WORK REQUIRED: If a line in the records below holds the string "parameter", count it; give only the total.

───

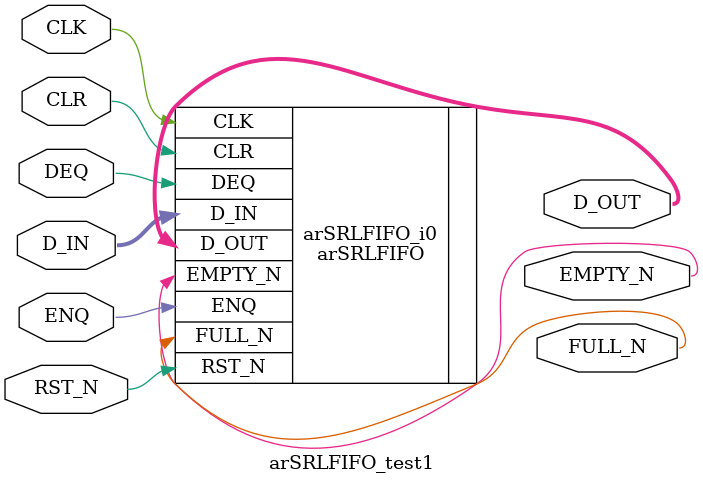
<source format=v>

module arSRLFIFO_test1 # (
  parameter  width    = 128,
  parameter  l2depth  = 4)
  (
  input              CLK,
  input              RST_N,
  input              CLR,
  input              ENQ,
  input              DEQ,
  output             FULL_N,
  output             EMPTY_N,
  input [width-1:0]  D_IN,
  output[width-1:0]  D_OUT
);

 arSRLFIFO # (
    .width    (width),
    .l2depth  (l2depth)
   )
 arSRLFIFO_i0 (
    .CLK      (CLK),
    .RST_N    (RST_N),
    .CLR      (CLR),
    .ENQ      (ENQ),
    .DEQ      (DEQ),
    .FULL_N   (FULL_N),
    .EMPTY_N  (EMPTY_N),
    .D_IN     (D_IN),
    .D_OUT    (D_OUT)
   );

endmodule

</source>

───

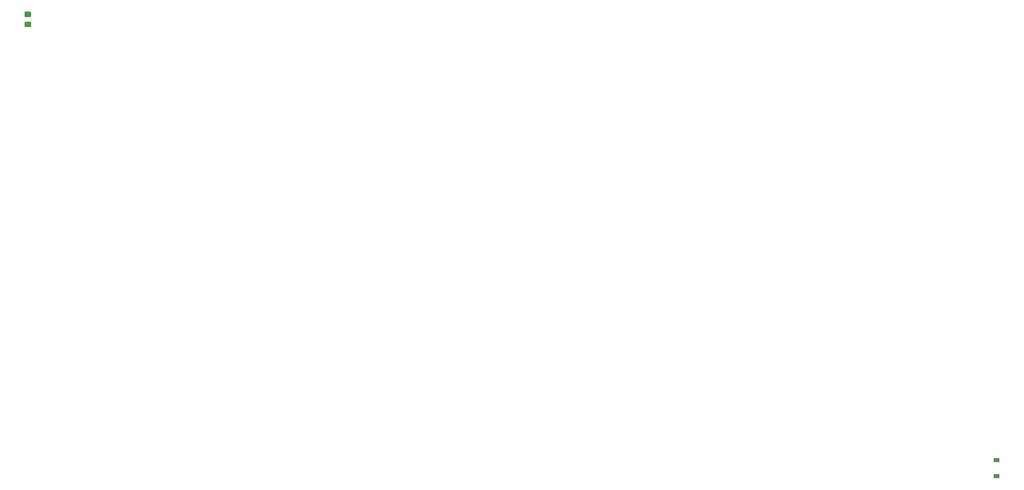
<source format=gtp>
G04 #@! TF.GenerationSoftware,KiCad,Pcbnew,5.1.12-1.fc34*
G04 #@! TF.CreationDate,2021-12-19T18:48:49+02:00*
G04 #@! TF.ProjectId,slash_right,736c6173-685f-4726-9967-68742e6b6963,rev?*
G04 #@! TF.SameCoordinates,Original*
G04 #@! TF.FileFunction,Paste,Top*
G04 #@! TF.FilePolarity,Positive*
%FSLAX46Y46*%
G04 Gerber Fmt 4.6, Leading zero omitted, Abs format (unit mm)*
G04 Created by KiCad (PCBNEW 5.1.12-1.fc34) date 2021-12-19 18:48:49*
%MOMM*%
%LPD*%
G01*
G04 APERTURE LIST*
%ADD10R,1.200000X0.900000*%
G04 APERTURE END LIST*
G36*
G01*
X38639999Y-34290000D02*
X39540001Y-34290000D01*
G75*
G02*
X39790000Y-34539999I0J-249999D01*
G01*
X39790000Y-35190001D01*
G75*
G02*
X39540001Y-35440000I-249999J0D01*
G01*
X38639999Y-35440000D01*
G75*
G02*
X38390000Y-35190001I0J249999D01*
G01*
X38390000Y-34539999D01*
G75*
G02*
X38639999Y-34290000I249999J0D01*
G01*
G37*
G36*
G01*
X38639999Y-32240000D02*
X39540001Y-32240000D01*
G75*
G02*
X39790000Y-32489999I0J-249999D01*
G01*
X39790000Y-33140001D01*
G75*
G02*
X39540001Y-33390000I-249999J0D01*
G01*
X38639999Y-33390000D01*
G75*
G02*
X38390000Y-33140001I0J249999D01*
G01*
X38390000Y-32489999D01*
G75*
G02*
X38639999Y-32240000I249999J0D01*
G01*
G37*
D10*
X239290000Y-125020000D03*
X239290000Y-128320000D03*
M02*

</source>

───

RESPONSE TO THIS EXERCISE: 2